‘Tis the season for holiday planning. It can be a stressful time: do we visit the museums? Or the beach? It’s easy for one person – and even two, three or four people – to decide what to do. But as the group gets larger, human beings become unable to reach a consensus. The result is often that one person seems to get his or her way but it doesn’t have to be. Why? When it comes to mass planning, more is different.
More Is Different was the title of a 1972 paper by the Princeton University physicist Philip Anderson. What he meant was that individual behaviour is different to group behaviour. You can’t always understand something by taking it apart and examining the properties and proclivities of its constituent parts. That is true whether you’re talking about a collection of atoms, people, or – as Iain D Couzin is doing this month – baboons.
Couzin, also at Princeton, researches group behaviour in animals. He is in London to give a conference talk at the Science Museum. The meeting covers a swath of “emergent” group behaviours: the emergence of resistance to antibiotics, for instance. One bacterium can’t develop it but a group achieves it together. Then there is the flocking behaviour of starlings and the swarming of locusts.
Spacecrafts can also be built to show emergent behaviour. Flying in adaptable formations and following simple rules, much like flocks of birds, they can navigate obstacles and find landmarks or landing sites more efficiently. Atoms that group together in ways dictated by simple forces can also display complex emergent properties. Superconductivity, the ability to conduct electricity without energy-sapping resistance, is one. Superfluidity, which allows helium atoms to defy gravity and flow up the walls of a container, is another.
It’s likely that some processes within our bodies are emergent phenomena. Couzin’s work has suggested that memory and recognition rely on co-ordinated activity between groups of neurons, raising the possibility that dementia may mark a failure of emergent phenomena in the brain.

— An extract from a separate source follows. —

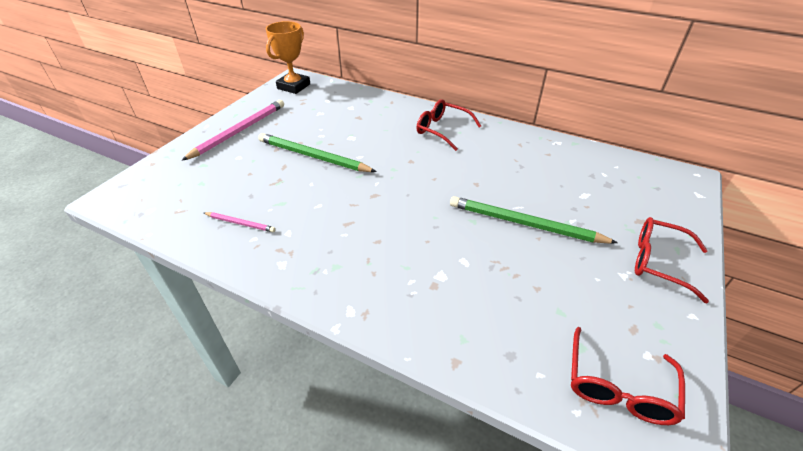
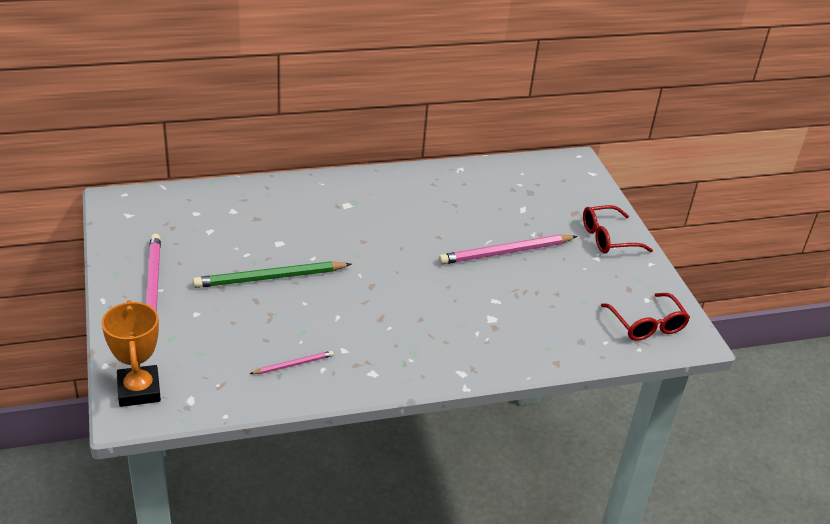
camera: 45 degrees left, 5 degrees down
orange trophy [265,21,310,94] -> orange trophy moved to [101,300,161,407]
red glasses [416,99,481,151] -> none
green pencil [450,196,618,244] -> pink pencil [439,235,577,265]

It is possible that other emergent phenomena regulate our physical health; if we can get a handle on these, they may open the door to new treatments.
But the promise that comes from studying emergent properties is not just medical or technological – it is also societal. Watching the behaviour of primates, aware of their lack of language, we usually imagine one individual dictating to the group. Couzin’s most recent research suggests we couldn’t be more wrong. In a paper published in the journal Science last month, Couzin and his co-workers showed that baboons won’t follow a despotic leader.
Like people, baboons live in groups with close but complex social bonds. Individuals have varying skills and different levels of dominance – some are alphas, some decidedly not. Yet when it comes to important decisions about the future, everyone has an equal voice, if they choose to use it. When a call has to be made about, say, where to look for food or water, many offer suggestions. If a proportion of their proposed paths align closely enough, a solution emerges. Couzin’s team showed that the direction taken is a compromise: the average of the closely aligning suggestions.
It’s an enticing prospect. Remember, evolution is the master of stumbling upon optimal solutions. If you’re fed up with despotic holiday planners, band together and be more baboon.